Pour les véhicules plus anciens, l’Europe de l’Est continue de représenter un potentiel important et ce, notamment pour les véhicules issus des contrats de LLD. « Mais, observe Didier Payen, la France privilégie de plus en plus les VN à petits prix et le marché VO national pourrait reprendre des parts de marché sur le segment des véhicules de gamme supérieure plus anciens. »
Quant au prix de vente, Dekra note un tassement au second semestre. Les promotions sur les VN ont entraîné les prix des VO récents vers le bas.
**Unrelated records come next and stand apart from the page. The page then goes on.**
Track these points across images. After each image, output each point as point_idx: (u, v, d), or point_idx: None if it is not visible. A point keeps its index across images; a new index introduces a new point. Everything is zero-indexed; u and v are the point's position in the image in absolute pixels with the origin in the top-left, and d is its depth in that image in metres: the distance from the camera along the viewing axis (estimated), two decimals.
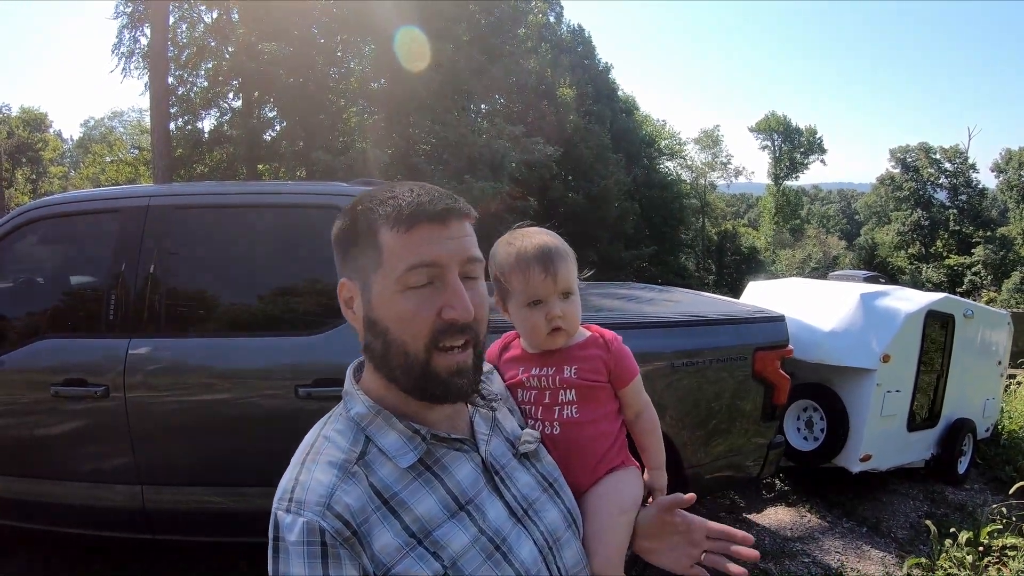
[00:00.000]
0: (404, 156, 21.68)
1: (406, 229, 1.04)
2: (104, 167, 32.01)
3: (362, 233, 1.08)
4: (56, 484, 3.55)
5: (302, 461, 1.05)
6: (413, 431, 1.08)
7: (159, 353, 3.46)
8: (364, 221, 1.08)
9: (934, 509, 5.57)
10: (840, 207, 75.94)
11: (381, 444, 1.07)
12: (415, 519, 1.02)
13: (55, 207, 3.89)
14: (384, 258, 1.05)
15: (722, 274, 46.62)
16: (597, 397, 1.34)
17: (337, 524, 0.96)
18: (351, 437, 1.08)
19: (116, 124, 43.40)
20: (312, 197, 3.80)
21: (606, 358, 1.35)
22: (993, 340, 7.03)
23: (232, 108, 24.02)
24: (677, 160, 48.92)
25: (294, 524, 0.96)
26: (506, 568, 1.07)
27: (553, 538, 1.16)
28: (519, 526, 1.13)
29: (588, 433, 1.32)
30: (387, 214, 1.06)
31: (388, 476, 1.04)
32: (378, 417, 1.09)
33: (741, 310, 4.33)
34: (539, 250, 1.31)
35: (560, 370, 1.33)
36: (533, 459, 1.24)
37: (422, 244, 1.04)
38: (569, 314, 1.32)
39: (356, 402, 1.12)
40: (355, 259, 1.10)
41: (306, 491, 0.99)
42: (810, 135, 56.39)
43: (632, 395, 1.39)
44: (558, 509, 1.21)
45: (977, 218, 49.13)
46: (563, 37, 36.05)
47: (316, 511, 0.96)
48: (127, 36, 21.69)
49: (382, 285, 1.06)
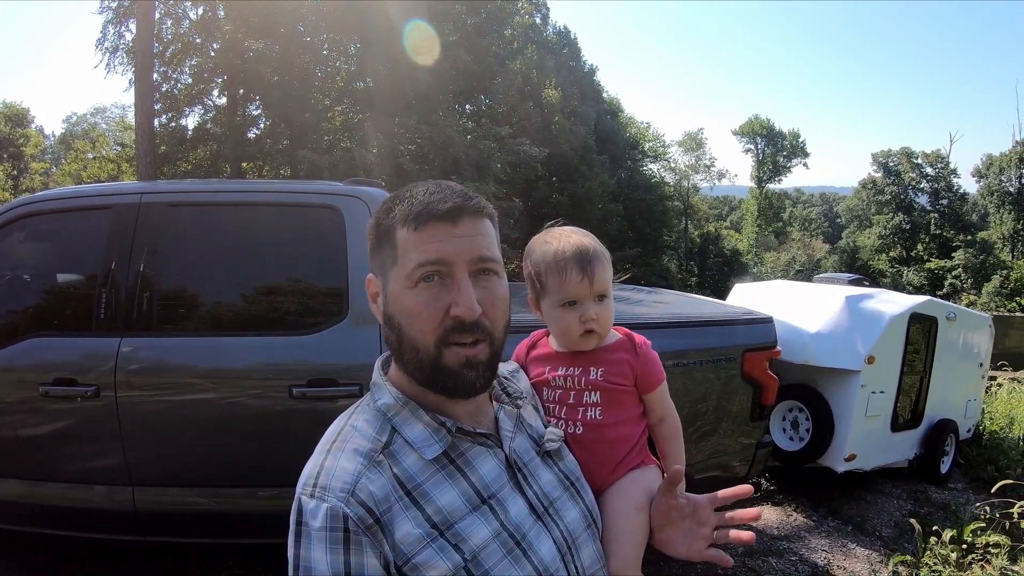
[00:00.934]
0: (389, 156, 21.62)
1: (416, 227, 1.07)
2: (86, 164, 31.67)
3: (384, 230, 1.12)
4: (46, 486, 3.50)
5: (328, 448, 1.06)
6: (439, 423, 1.10)
7: (150, 352, 3.42)
8: (385, 219, 1.12)
9: (918, 508, 5.65)
10: (822, 210, 76.56)
11: (407, 435, 1.09)
12: (437, 510, 1.03)
13: (45, 203, 3.82)
14: (398, 255, 1.08)
15: (704, 276, 46.84)
16: (622, 401, 1.34)
17: (360, 511, 0.97)
18: (377, 426, 1.09)
19: (99, 120, 43.03)
20: (307, 196, 3.77)
21: (633, 362, 1.35)
22: (975, 342, 7.14)
23: (217, 105, 23.91)
24: (661, 162, 49.19)
25: (318, 509, 0.97)
26: (525, 565, 1.08)
27: (572, 537, 1.17)
28: (539, 523, 1.14)
29: (611, 435, 1.32)
30: (402, 212, 1.09)
31: (412, 467, 1.06)
32: (404, 408, 1.11)
33: (730, 311, 4.37)
34: (577, 251, 1.31)
35: (586, 371, 1.33)
36: (556, 458, 1.25)
37: (431, 242, 1.06)
38: (603, 317, 1.32)
39: (383, 393, 1.14)
40: (378, 255, 1.13)
41: (331, 477, 1.00)
42: (793, 139, 56.75)
43: (657, 400, 1.39)
44: (578, 508, 1.22)
45: (958, 222, 49.65)
46: (549, 38, 36.11)
47: (340, 497, 0.97)
48: (112, 31, 21.53)
49: (396, 282, 1.09)
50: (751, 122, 57.02)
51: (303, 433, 1.12)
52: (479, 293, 1.07)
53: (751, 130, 56.72)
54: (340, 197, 3.56)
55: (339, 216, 3.46)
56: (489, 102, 28.98)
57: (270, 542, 3.06)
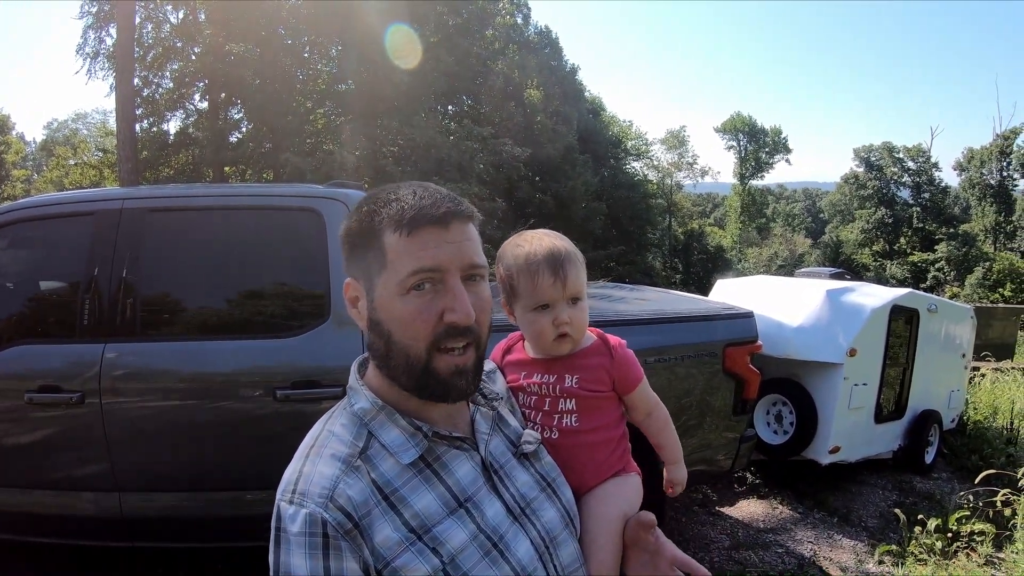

Parallèlement, les volumes de véhicules issus des contrats de LLD ont gonflé et joué un rôle négatif sur les prix.
Selon les prévisions de Dekra, les loueurs de courte, de longue durée et les constructeurs devraient continuer à maîtriser leurs stocks en 2013. « Depuis la crise de 2008, cette prudence est devenue une constante », poursuit Didier Payen. Autre élément de prospective, les véhicules des marques généralistes devraient souffrir au profit de ceux des labels premium. « En période de crise, le rapport qualité/prix importe davantage, explique-t-il. La raison va l’emporter et acheter un véhicule premium comporte moins de risques. »
Face aux difficultés économiques, les stratégies s’affinent et chaque décision est mûrement pesée. Intellectuellement, pour les spécialistes du marketing, les périodes de crise apportent de multiples enseignements. Pour continuer de progresser, les solutions deviennent plus complexes à élaborer et à déployer. A contrario, la croissance naturelle n’incite pas à la créativité.